Henkels 
Generalverdacht

Martin Kröger begrüßt die 
Verfassungsklage gegen das Abfilmen

  • Lesedauer: 2 Min.

Wenn man mit Polizisten und Innenpolitikern der Koalitionsfraktionen über die umstrittenen Übersichtsaufnahmen von friedlichen Demonstrationen diskutiert, lauten die Argumente meist wie folgt: Für ein »umfassendes Lagebild« der Polizeiführer bei Großdemonstrationen seien solche Aufnahmen von Hubschraubern und Hausdächern aus eben unerlässlich. Warum? Dadurch würde die Grundlage für erfolgreiche Demonstrationen gelegt werden, betonte Innensenator Frank Henkel (CDU) einmal im Innenausschuss.

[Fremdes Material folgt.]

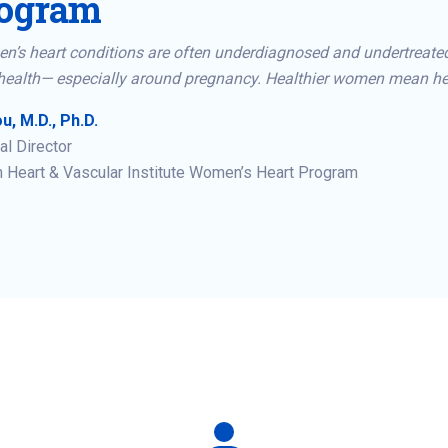
ogram
n’s heart conditions are often underdiagnosed and undertreate
health— especially around pregnancy. Healthier women mean hea
u, M.D., Ph.D.
l Director
 Heart & Vascular Institute Women’s Heart Program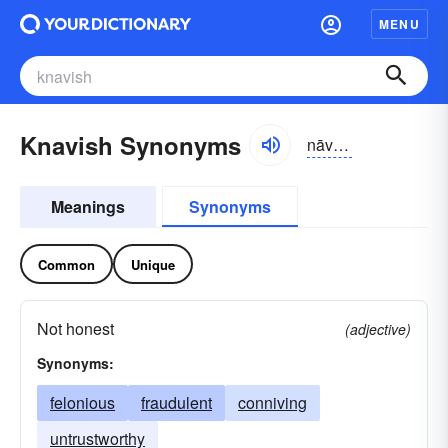
MENU
Knavish Synonyms
nāvizh
Meanings
Synonyms
Common
Unique
Not honest
(adjective)
Synonyms:
felonious
fraudulent
conniving
untrustworthy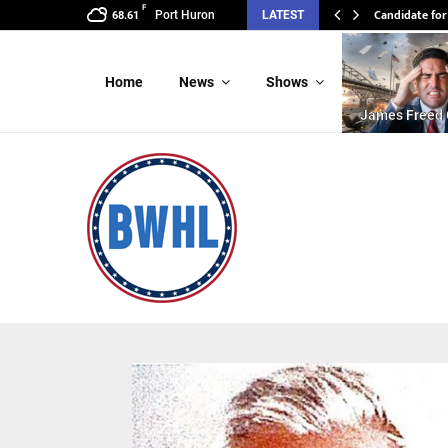
F
Candidate for
Candidate f
Port Huron
LATEST
68.61
Home
News
Shows
James Freed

Wirklich überzeugend sind solche Argumente indes nicht. Viele Menschen, die das Demonstrationsrecht friedlich in Anspruch nehmen, fühlen sich einem Generalverdacht ausgesetzt, wenn sie beim Protest die ganze Zeit abgefilmt werden. Nun wird die Polizei nicht müde zu betonen, bei den sogenannten Übersichtsaufnahmen seien einzelne Menschen gar nicht zu identifizieren. Technisch ist eine solche, auch nachträgliche Identifikation jedoch nicht auszuschließen. Überhaupt irritiert der technische Umgang der Polizei mit der Problematik: Denn offenbar werden zurzeit für die Aufnahmen eben doch Kameras angeschafft, die in der Lage sind, heranzuzoomen. Auch, dass die Polizei die Kamerasignale nicht genügend verschlüsselt und die Teilnehmer nicht vernünftig über das Filmen informiert, verstärkt das Unbehagen mit den Übersichtsaufnahmen.

Insofern ist es richtig, dass das Verfassungsgericht das Gesetz auf seine Verfassungsmäßigkeit abklopft. Das Versammlungsrecht ist ein hohes Gut der Demokratie. Niemals sollte es eingeschränkt werden. Und was, wenn der Verfassungsgerichtshof das Gesetz tatsächlich zu Fall bringt? Bei Gefahr können die Polizisten sowieso filmen. Und 2011 konnten die Behörden die rund 3500 Demonstrationen auch ohne Kameras erfolgreich über die Bühne bringen.